▸ **Document**
Druid

This page covers how to migrate data from Druid to Rockset in a straightforward way. This includes:

Copying Druid segments and metadata using the popular open source dump-segment tool
Uploading Druid data to Amazon S3 using the AWS CLI
Creating an S3 Integration to securely connect buckets in your AWS account with Rockset

Copy Druid Segments and Metadata

The dump-segment tool can be used to copy Druid segments and metadata to Rockset. This tool may not be an exact copy of your data and can potentially exclude some metadata or complex metrics values.

To run the tool, point it at a segment directory and specify an output file:

java -classpath
"/my/druid/lib/\*" -Ddruid.extensions.loadList="[]" org.apache.druid.cli.Main \
 tools dump-segment \
 --directory /home/druid/path/to/segment/ \
 --out /home/druid/output.txt

By default, dump-segment will copy the rows in each Druid segment as newline-separate JSON objects and include the column data. You can provide command line arguments to extract specify data types, like metadata or bitmaps, or to format the exported data.

Argument	Description	Required?
--directory file	Directory containing segment data. This could be generated by unzipping an "index.zip" from deep storage.	yes
--output file	File to write to, or omit to write to stdout.	yes
--dump TYPE	Dump either 'rows' (default), 'metadata', or 'bitmaps'	no
--column columnName	Column to include. Specify multiple times for multiple columns, or omit to include all columns.	no
--filter json	JSON-encoded query filter. Omit to include all rows. Only used if dumping rows.	no
--time-iso8601	Format __time column in ISO8601 format rather than long. Only used if dumping rows.	no
--decompress-bitmaps	Dump bitmaps as arrays rather than base64-encoded compressed bitmaps. Only used if dumping bitmaps.	no

Uploading Druid Data to S3

🚧
For the following steps, you must have write permissions for the AWS S3 bucket.

▸ **Information given**
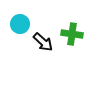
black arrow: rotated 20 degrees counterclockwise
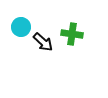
cyan circle: moved 1 px right, 3 px down
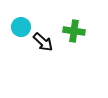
green cross: moved 2 px right, 3 px up
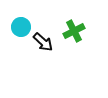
green cross: rotated 35 degrees counterclockwise
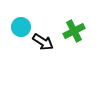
black arrow: rotated 10 degrees counterclockwise
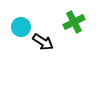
green cross: moved 9 px up
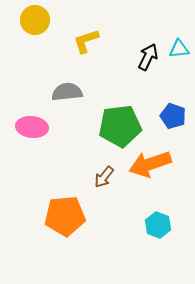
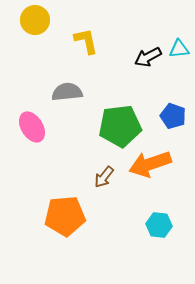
yellow L-shape: rotated 96 degrees clockwise
black arrow: rotated 144 degrees counterclockwise
pink ellipse: rotated 52 degrees clockwise
cyan hexagon: moved 1 px right; rotated 15 degrees counterclockwise
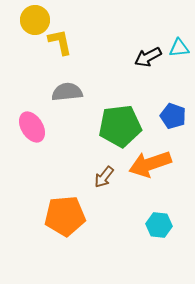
yellow L-shape: moved 26 px left, 1 px down
cyan triangle: moved 1 px up
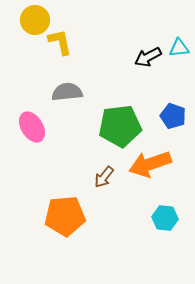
cyan hexagon: moved 6 px right, 7 px up
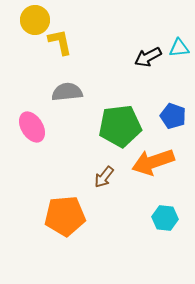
orange arrow: moved 3 px right, 2 px up
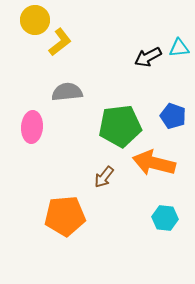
yellow L-shape: rotated 64 degrees clockwise
pink ellipse: rotated 36 degrees clockwise
orange arrow: moved 1 px right, 1 px down; rotated 33 degrees clockwise
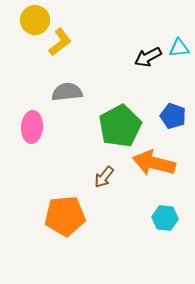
green pentagon: rotated 21 degrees counterclockwise
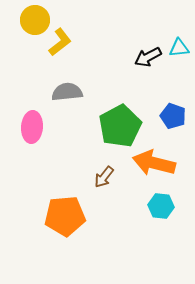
cyan hexagon: moved 4 px left, 12 px up
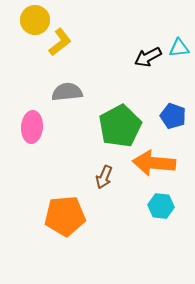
orange arrow: rotated 9 degrees counterclockwise
brown arrow: rotated 15 degrees counterclockwise
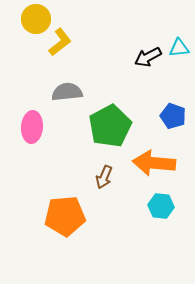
yellow circle: moved 1 px right, 1 px up
green pentagon: moved 10 px left
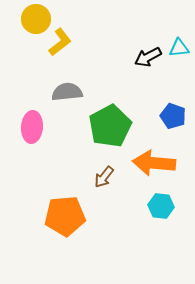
brown arrow: rotated 15 degrees clockwise
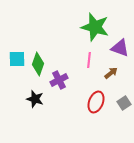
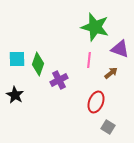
purple triangle: moved 1 px down
black star: moved 20 px left, 4 px up; rotated 12 degrees clockwise
gray square: moved 16 px left, 24 px down; rotated 24 degrees counterclockwise
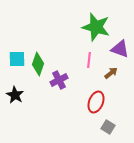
green star: moved 1 px right
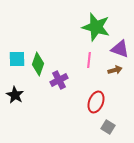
brown arrow: moved 4 px right, 3 px up; rotated 24 degrees clockwise
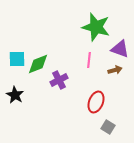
green diamond: rotated 50 degrees clockwise
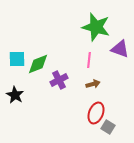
brown arrow: moved 22 px left, 14 px down
red ellipse: moved 11 px down
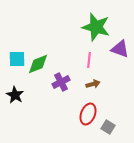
purple cross: moved 2 px right, 2 px down
red ellipse: moved 8 px left, 1 px down
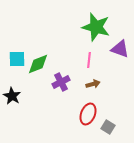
black star: moved 3 px left, 1 px down
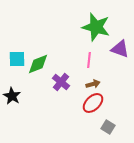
purple cross: rotated 24 degrees counterclockwise
red ellipse: moved 5 px right, 11 px up; rotated 25 degrees clockwise
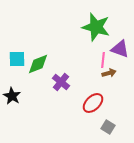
pink line: moved 14 px right
brown arrow: moved 16 px right, 11 px up
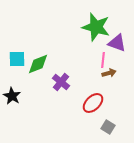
purple triangle: moved 3 px left, 6 px up
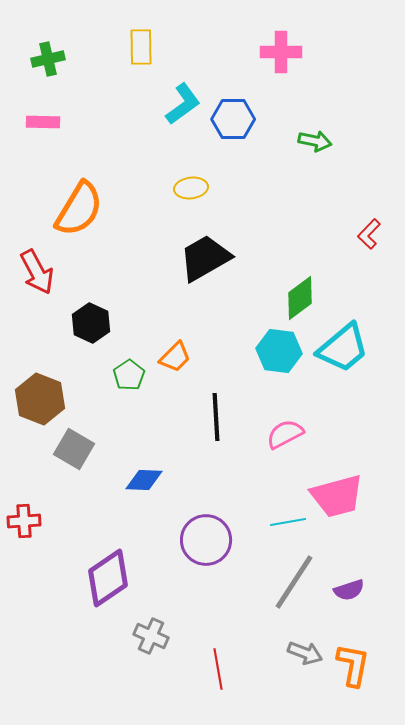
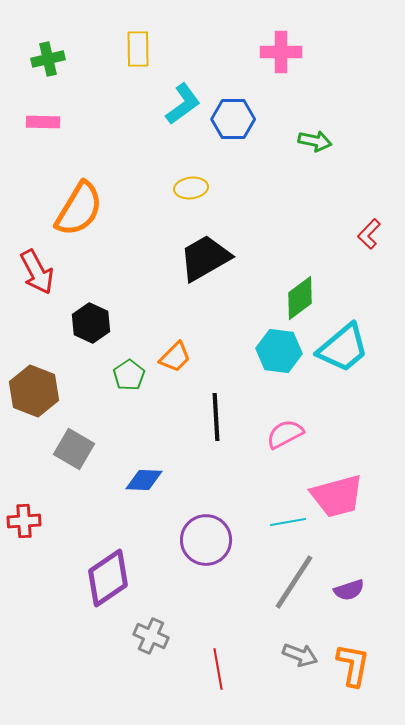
yellow rectangle: moved 3 px left, 2 px down
brown hexagon: moved 6 px left, 8 px up
gray arrow: moved 5 px left, 2 px down
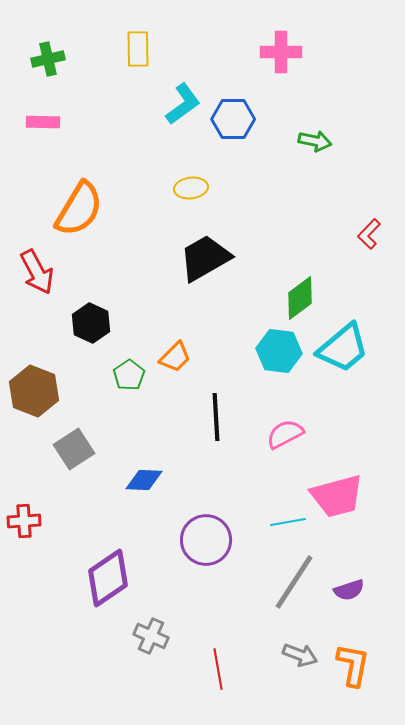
gray square: rotated 27 degrees clockwise
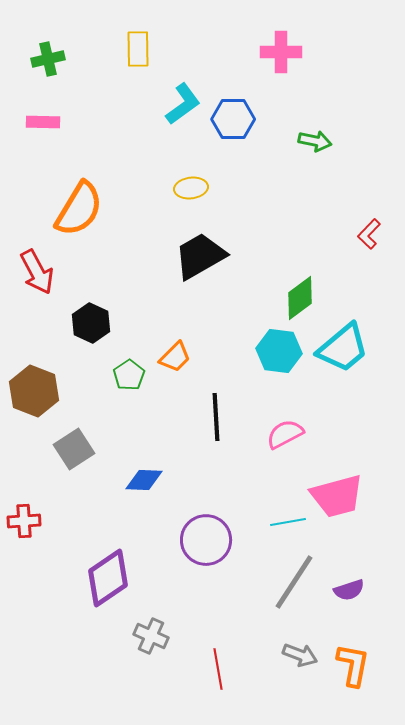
black trapezoid: moved 5 px left, 2 px up
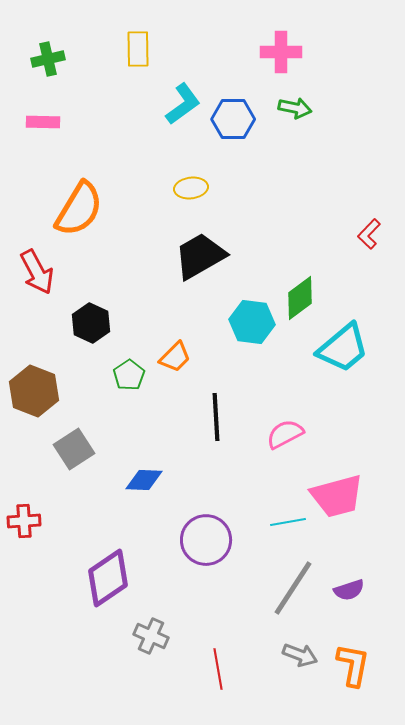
green arrow: moved 20 px left, 33 px up
cyan hexagon: moved 27 px left, 29 px up
gray line: moved 1 px left, 6 px down
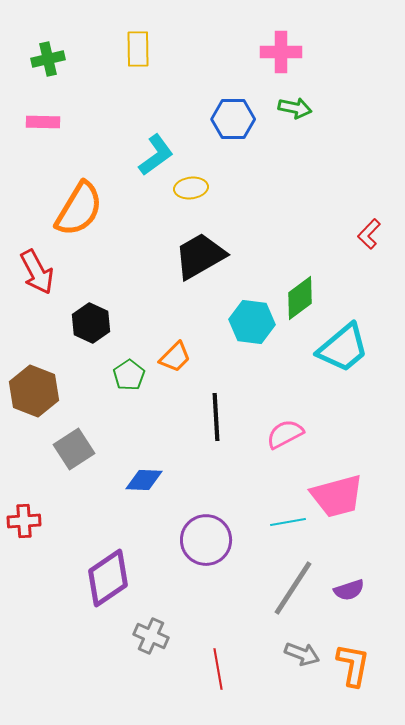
cyan L-shape: moved 27 px left, 51 px down
gray arrow: moved 2 px right, 1 px up
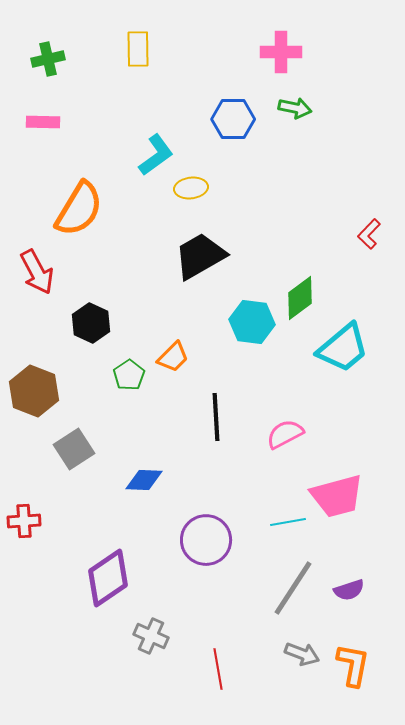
orange trapezoid: moved 2 px left
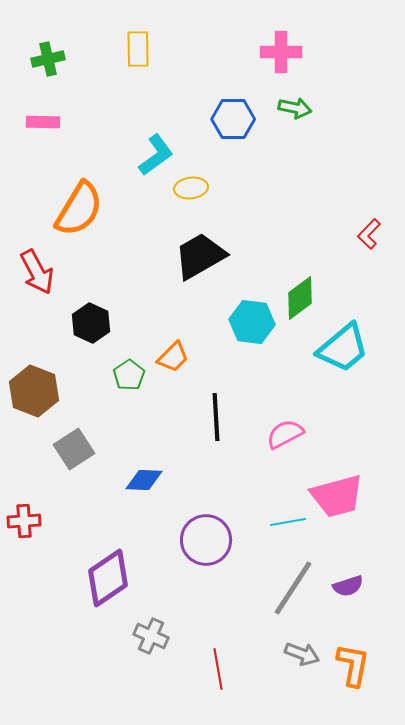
purple semicircle: moved 1 px left, 4 px up
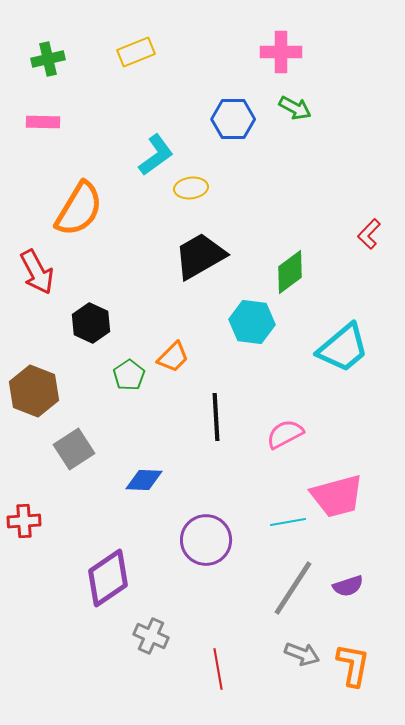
yellow rectangle: moved 2 px left, 3 px down; rotated 69 degrees clockwise
green arrow: rotated 16 degrees clockwise
green diamond: moved 10 px left, 26 px up
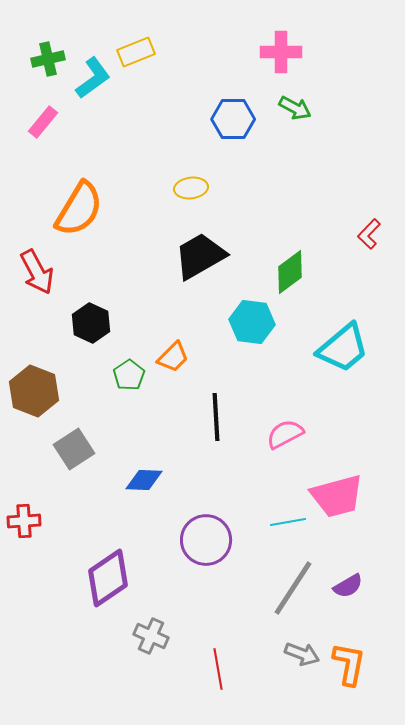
pink rectangle: rotated 52 degrees counterclockwise
cyan L-shape: moved 63 px left, 77 px up
purple semicircle: rotated 12 degrees counterclockwise
orange L-shape: moved 4 px left, 1 px up
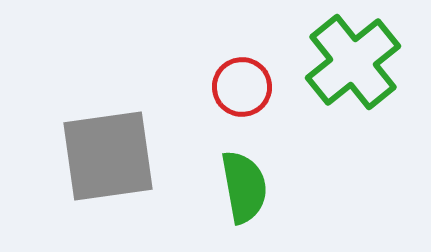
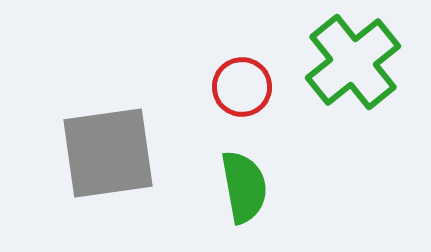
gray square: moved 3 px up
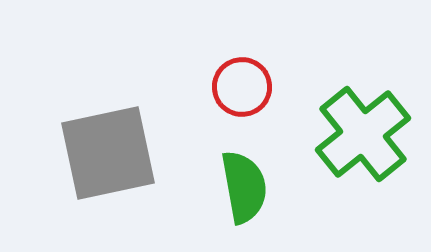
green cross: moved 10 px right, 72 px down
gray square: rotated 4 degrees counterclockwise
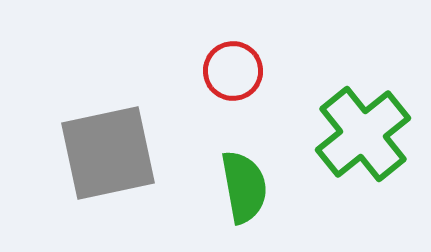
red circle: moved 9 px left, 16 px up
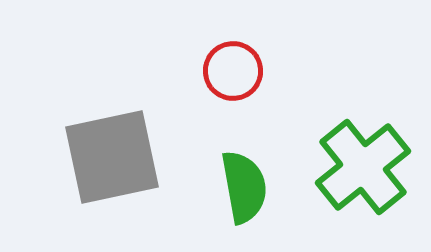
green cross: moved 33 px down
gray square: moved 4 px right, 4 px down
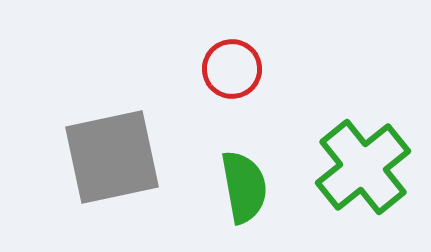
red circle: moved 1 px left, 2 px up
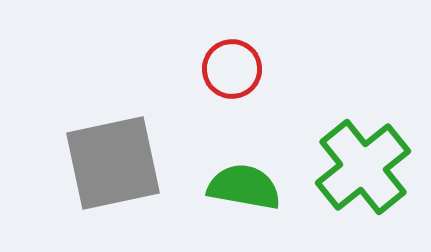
gray square: moved 1 px right, 6 px down
green semicircle: rotated 70 degrees counterclockwise
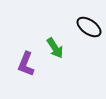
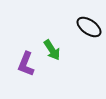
green arrow: moved 3 px left, 2 px down
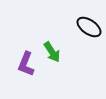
green arrow: moved 2 px down
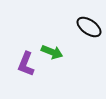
green arrow: rotated 35 degrees counterclockwise
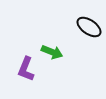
purple L-shape: moved 5 px down
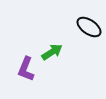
green arrow: rotated 55 degrees counterclockwise
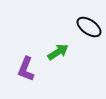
green arrow: moved 6 px right
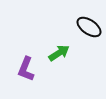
green arrow: moved 1 px right, 1 px down
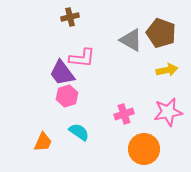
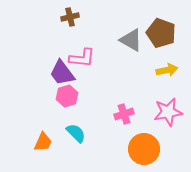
cyan semicircle: moved 3 px left, 1 px down; rotated 10 degrees clockwise
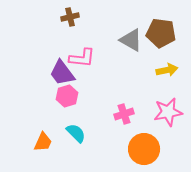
brown pentagon: rotated 12 degrees counterclockwise
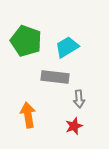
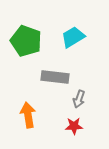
cyan trapezoid: moved 6 px right, 10 px up
gray arrow: rotated 24 degrees clockwise
red star: rotated 18 degrees clockwise
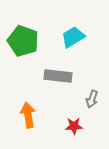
green pentagon: moved 3 px left
gray rectangle: moved 3 px right, 1 px up
gray arrow: moved 13 px right
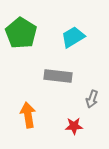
green pentagon: moved 2 px left, 8 px up; rotated 12 degrees clockwise
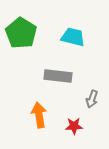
cyan trapezoid: rotated 45 degrees clockwise
orange arrow: moved 11 px right
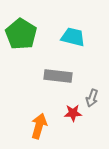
green pentagon: moved 1 px down
gray arrow: moved 1 px up
orange arrow: moved 11 px down; rotated 25 degrees clockwise
red star: moved 1 px left, 13 px up
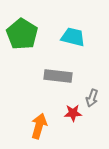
green pentagon: moved 1 px right
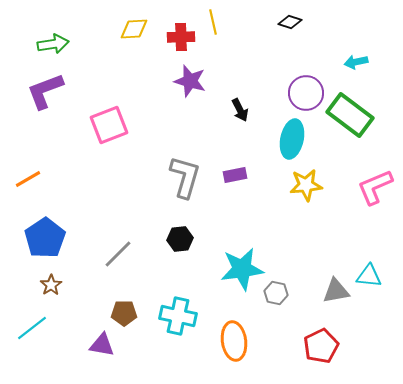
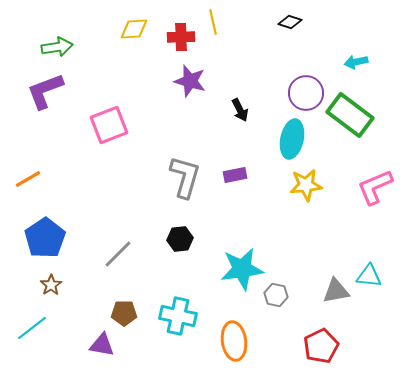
green arrow: moved 4 px right, 3 px down
gray hexagon: moved 2 px down
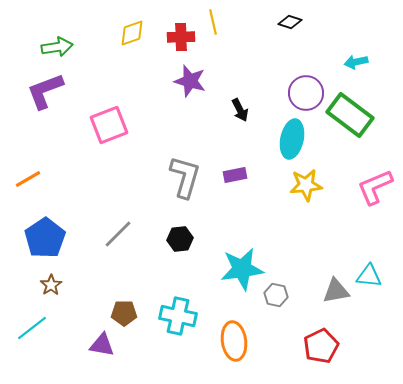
yellow diamond: moved 2 px left, 4 px down; rotated 16 degrees counterclockwise
gray line: moved 20 px up
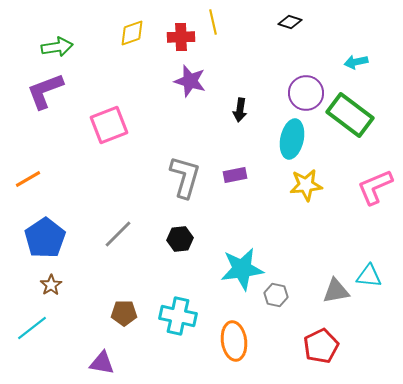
black arrow: rotated 35 degrees clockwise
purple triangle: moved 18 px down
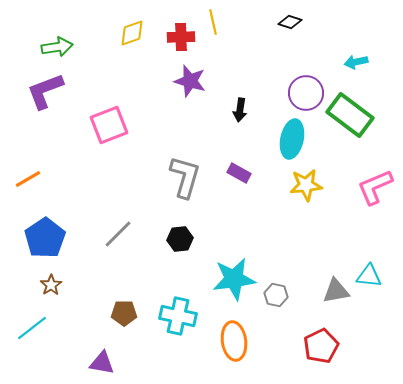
purple rectangle: moved 4 px right, 2 px up; rotated 40 degrees clockwise
cyan star: moved 8 px left, 10 px down
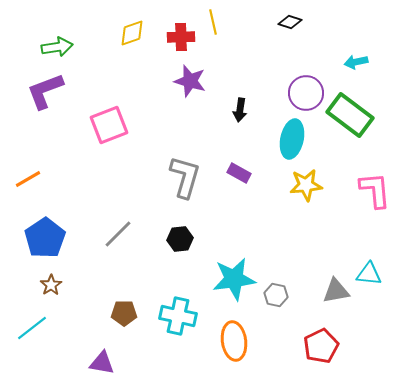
pink L-shape: moved 3 px down; rotated 108 degrees clockwise
cyan triangle: moved 2 px up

▸ **Given request**
In the Druid migration page, rewrite the passage from "To run the tool, point" to "the exported data." with "segment directory" changed to "segment folder".

▸ **Result of the task**
To run the tool, point it at a segment folder and specify an output file:

java -classpath
"/my/druid/lib/\*" -Ddruid.extensions.loadList="[]" org.apache.druid.cli.Main \
 tools dump-segment \
 --directory /home/druid/path/to/segment/ \
 --out /home/druid/output.txt

By default, dump-segment will copy the rows in each Druid segment as newline-separate JSON objects and include the column data. You can provide command line arguments to extract specify data types, like metadata or bitmaps, or to format the exported data.